A nurse in Milan, Italy on April 10, 2020. Most of the volunteers whose blood was used in the original study were from the area around Milan, which was hit hard by the first wave of the pandemic. /AP/ Luca Bruno

 

A Dutch study on the origins of COVID-19 has shed new light on an ongoing debate over the timeline of the pandemic.

Last year, Italian scientists from the VisMederi laboratory at the University of Siena and Milan Cancer Institute published a study that suggested that antibodies for the SARS-CoV-2 coronavirus were found in the blood of volunteers in Italy in October 2019.

The first reported case of the virus was in Wuhan in December 2019, and it was originally thought the virus had not officially made it to Italy until February of the following year.

However, the researchers tested the blood of 959 volunteers taking part in a cancer screening trial between September 2019 and March 2020. Of that group, 11.6 percent had signs in their blood that suggested they had encountered SARS-CoV-2.

The World Health Organization (WHO) then asked for the samples to be retested with the help of researchers at the Erasmus University of Rotterdam. 

The Italian scientists have since published their findings in an article called "Timeline of SARS-CoV-2 spread in Italy: results from an independent serological retesting."

It said that the researchers confirmed the original study's findings. But it has not been peer-reviewed yet. Their Dutch counterparts have also said that the results were not conclusive.

The dispute centers around the criteria for identifying SARS-CoV-2 antibodies in the blood. The original study required one of three coronavirus-linked antibodies to be present to indicate a previous infection. The research by Erasmus University confirmed that the antibodies found by Italian researchers were present.
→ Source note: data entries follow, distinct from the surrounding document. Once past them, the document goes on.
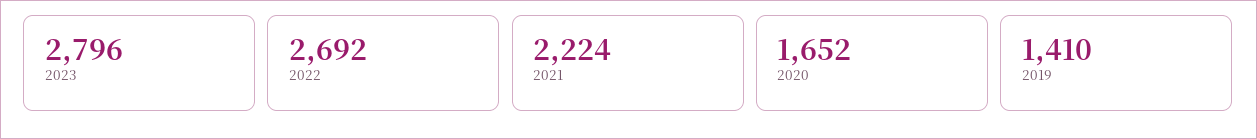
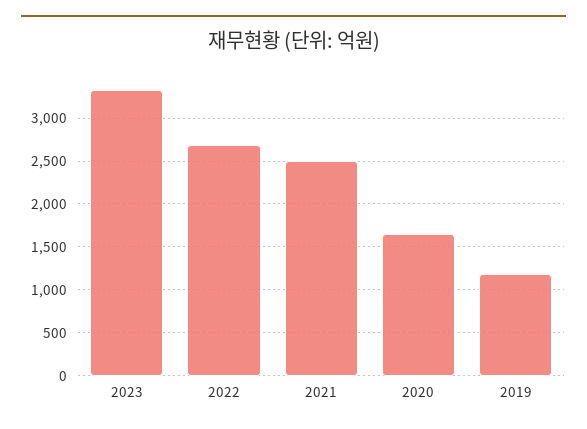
  {
-   "2023": 2796,
+   "2023": 3300,
    "2022": 2692,
-   "2021": 2224,
+   "2021": 2500,
    "2020": 1652,
-   "2019": 1410
+   "2019": 1200
  }

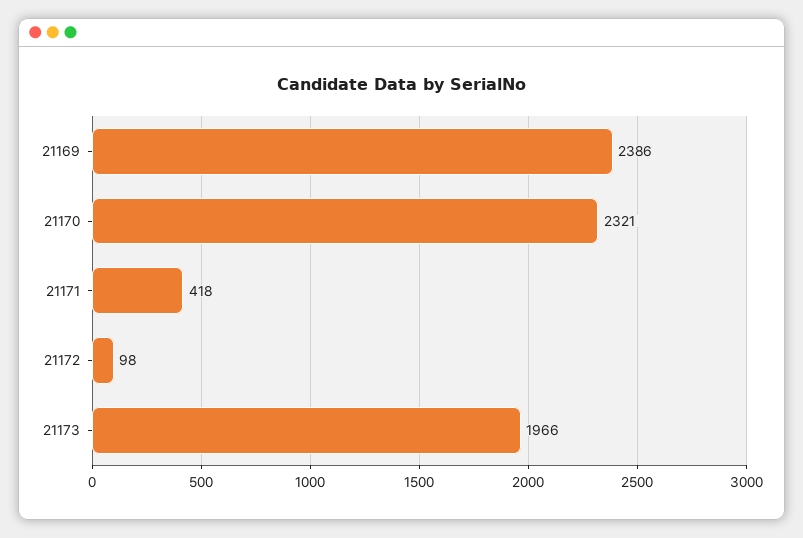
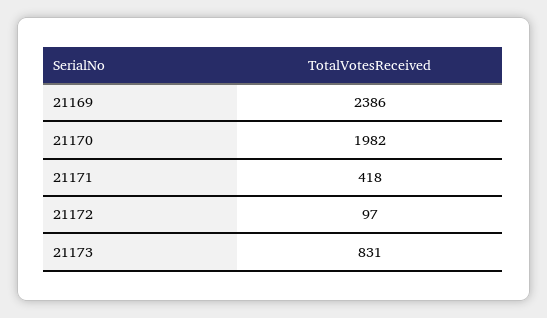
  {
    "21169": 2386,
-   "21170": 2321,
+   "21170": 1982,
    "21171": 418,
-   "21172": 98,
+   "21172": 97,
-   "21173": 1966
+   "21173": 831
  }

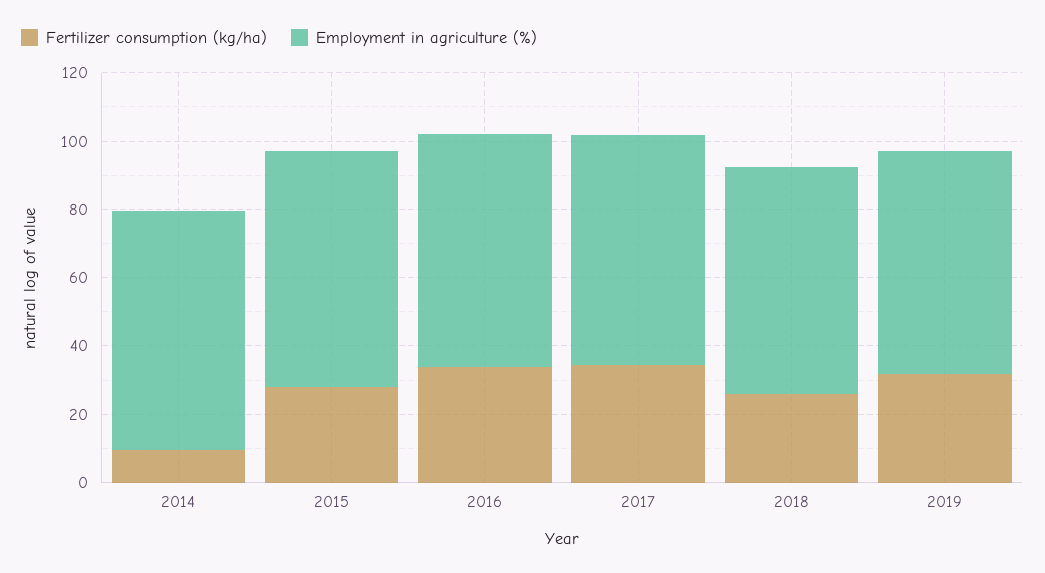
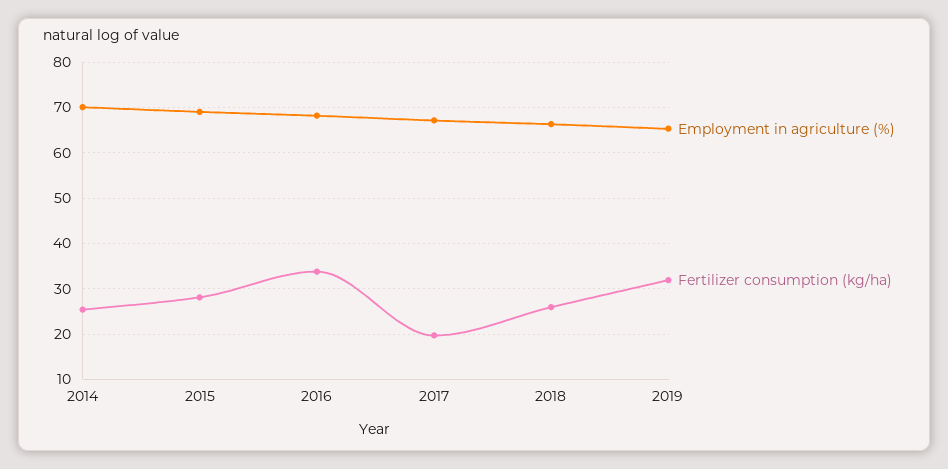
  {
    "Fertilizer consumption (kg/ha)": {
-     "2014": 10,
+     "2014": 26,
      "2015": 28,
      "2016": 34,
-     "2017": 35,
+     "2017": 20,
      "2018": 26,
      "2019": 32
    },
    "Employment in agriculture (%)": {
      "2014": 70,
      "2015": 70,
      "2016": 68,
      "2017": 68,
      "2018": 66,
      "2019": 66
    }
  }

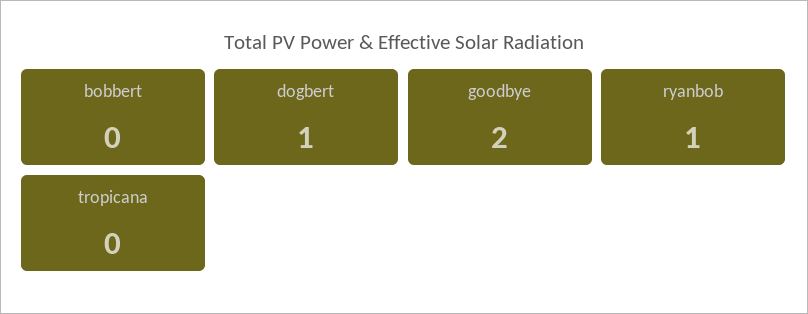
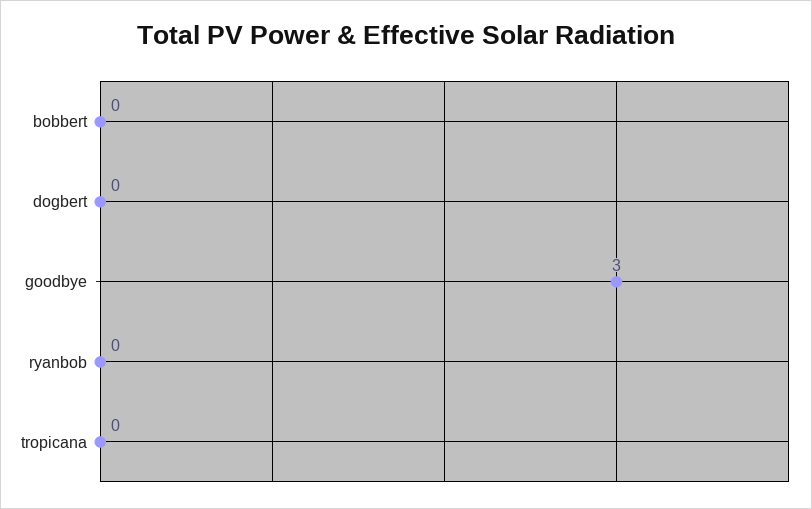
  {
    "bobbert": 0,
-   "dogbert": 1,
+   "dogbert": 0,
-   "goodbye": 2,
+   "goodbye": 3,
-   "ryanbob": 1,
+   "ryanbob": 0,
    "tropicana": 0
  }

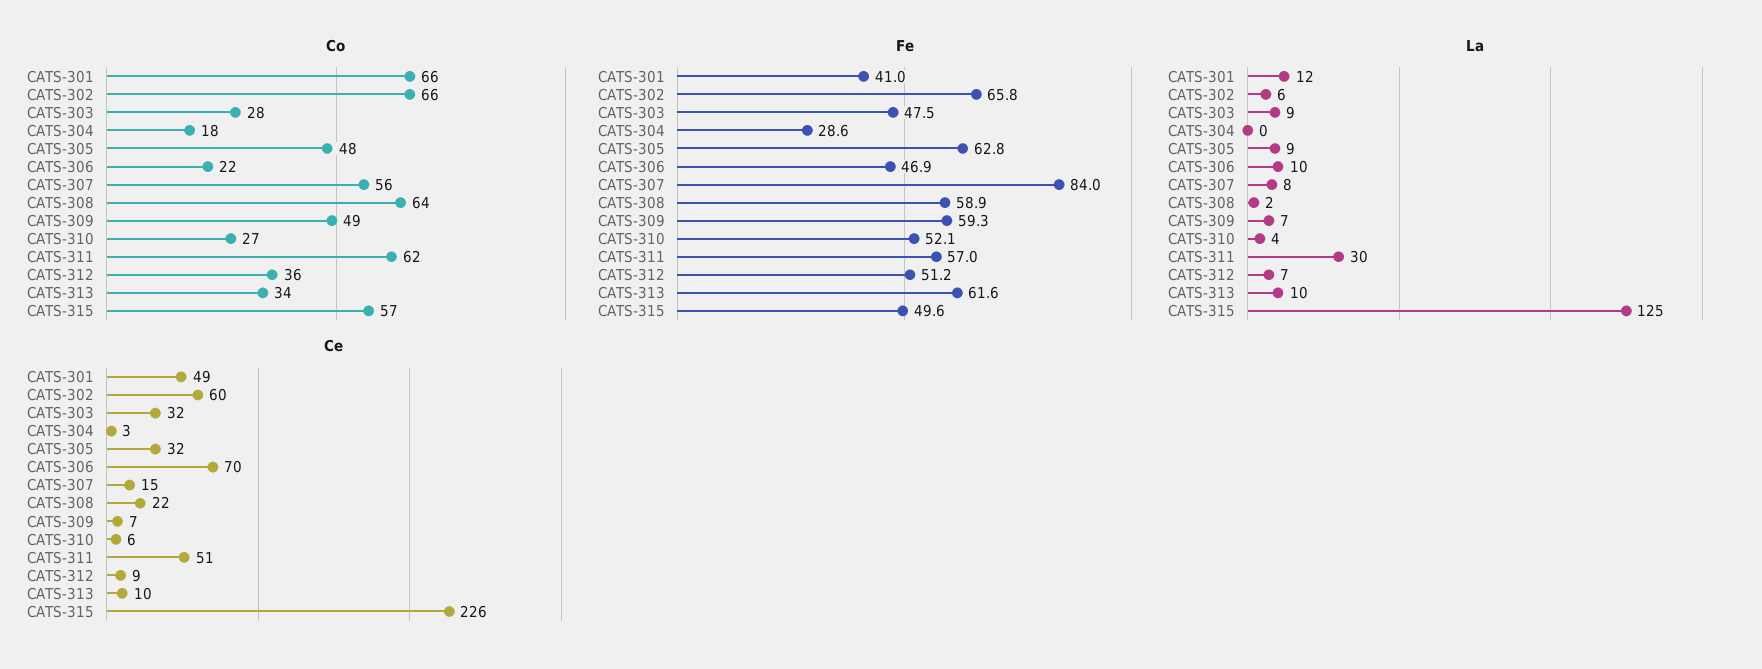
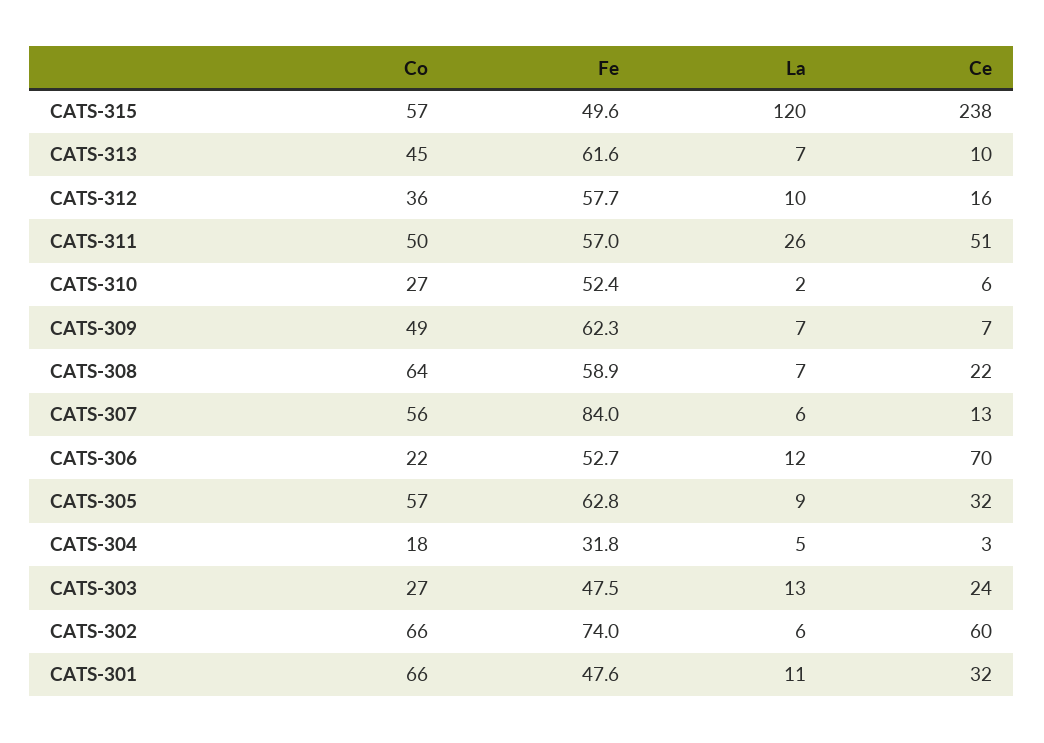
  {
    "Co": {
      "CATS-301": 66,
      "CATS-302": 66,
-     "CATS-303": 28,
+     "CATS-303": 27,
      "CATS-304": 18,
-     "CATS-305": 48,
+     "CATS-305": 57,
      "CATS-306": 22,
      "CATS-307": 56,
      "CATS-308": 64,
      "CATS-309": 49,
      "CATS-310": 27,
-     "CATS-311": 62,
+     "CATS-311": 50,
      "CATS-312": 36,
-     "CATS-313": 34,
+     "CATS-313": 45,
      "CATS-315": 57
    },
    "Fe": {
-     "CATS-301": 41,
+     "CATS-301": 47.6,
-     "CATS-302": 65.8,
+     "CATS-302": 74,
      "CATS-303": 47.5,
-     "CATS-304": 28.6,
+     "CATS-304": 31.8,
      "CATS-305": 62.8,
-     "CATS-306": 46.9,
+     "CATS-306": 52.7,
      "CATS-307": 84,
      "CATS-308": 58.9,
-     "CATS-309": 59.3,
+     "CATS-309": 62.3,
-     "CATS-310": 52.1,
+     "CATS-310": 52.4,
      "CATS-311": 57,
-     "CATS-312": 51.2,
+     "CATS-312": 57.7,
      "CATS-313": 61.6,
      "CATS-315": 49.6
    },
    "La": {
-     "CATS-301": 12,
+     "CATS-301": 11,
      "CATS-302": 6,
-     "CATS-303": 9,
+     "CATS-303": 13,
-     "CATS-304": 0,
+     "CATS-304": 5,
      "CATS-305": 9,
-     "CATS-306": 10,
+     "CATS-306": 12,
-     "CATS-307": 8,
+     "CATS-307": 6,
-     "CATS-308": 2,
+     "CATS-308": 7,
      "CATS-309": 7,
-     "CATS-310": 4,
+     "CATS-310": 2,
-     "CATS-311": 30,
+     "CATS-311": 26,
-     "CATS-312": 7,
+     "CATS-312": 10,
-     "CATS-313": 10,
+     "CATS-313": 7,
-     "CATS-315": 125
+     "CATS-315": 120
    },
    "Ce": {
-     "CATS-301": 49,
+     "CATS-301": 32,
      "CATS-302": 60,
-     "CATS-303": 32,
+     "CATS-303": 24,
      "CATS-304": 3,
      "CATS-305": 32,
      "CATS-306": 70,
-     "CATS-307": 15,
+     "CATS-307": 13,
      "CATS-308": 22,
      "CATS-309": 7,
      "CATS-310": 6,
      "CATS-311": 51,
-     "CATS-312": 9,
+     "CATS-312": 16,
      "CATS-313": 10,
-     "CATS-315": 226
+     "CATS-315": 238
    }
  }

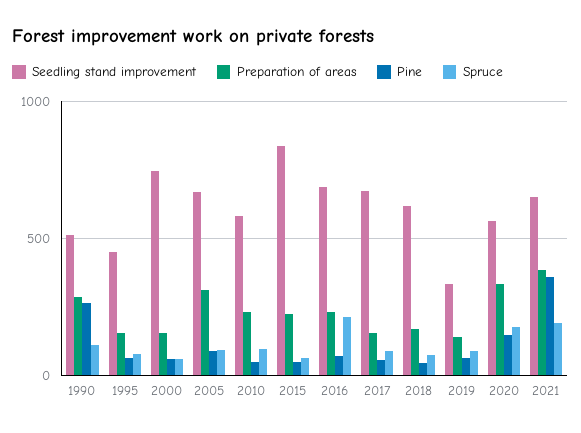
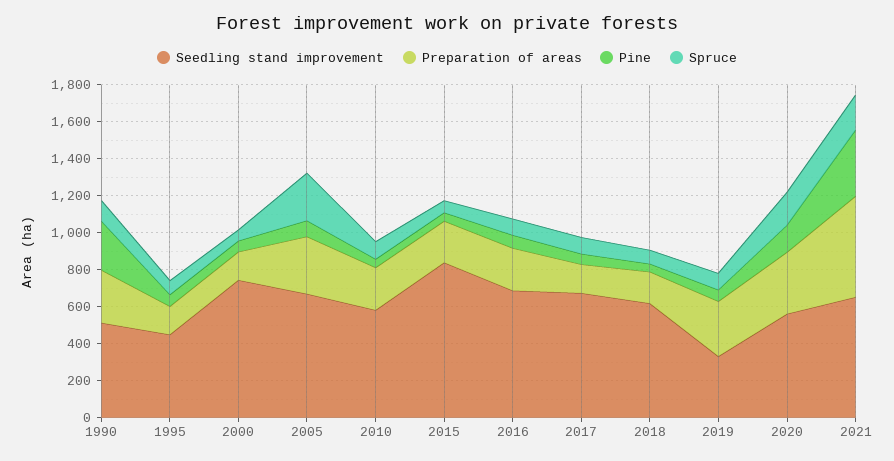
  {
    "Seedling stand improvement": {
      "1990": 500,
      "1995": 450,
      "2000": 750,
      "2005": 650,
      "2010": 600,
      "2015": 850,
      "2016": 700,
      "2017": 650,
      "2018": 600,
      "2019": 350,
      "2020": 550,
      "2021": 650
    },
    "Preparation of areas": {
      "1990": 300,
      "1995": 150,
      "2000": 150,
      "2005": 300,
      "2010": 250,
      "2015": 200,
      "2016": 250,
      "2017": 150,
      "2018": 150,
-     "2019": 150,
+     "2019": 300,
      "2020": 350,
-     "2021": 400
+     "2021": 550
    },
    "Pine": {
      "1990": 250,
      "1995": 50,
      "2000": 50,
      "2005": 100,
      "2010": 50,
      "2015": 50,
      "2016": 50,
      "2017": 50,
      "2018": 50,
      "2019": 50,
      "2020": 150,
      "2021": 350
    },
    "Spruce": {
      "1990": 100,
      "1995": 100,
      "2000": 50,
-     "2005": 100,
+     "2005": 250,
      "2010": 100,
      "2015": 50,
-     "2016": 200,
+     "2016": 100,
      "2017": 100,
      "2018": 50,
      "2019": 100,
      "2020": 200,
      "2021": 200
    }
  }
However, Erasmus University requires all three to indicate a recent infection. Three of the samples the researchers blind tested from the original Italian study tested positive. None had all three. 

"Based on the criteria that we set, we could not confirm the majority of positives. Therefore, we had a different conclusion," said Marion Koopmans, a Dutch virologist at Erasmus University.

Other studies have also questioned the timeline of the spread of COVID-19. Another joint study by China and the WHO claimed that there could have been sporadic cases of the virus before December 2019.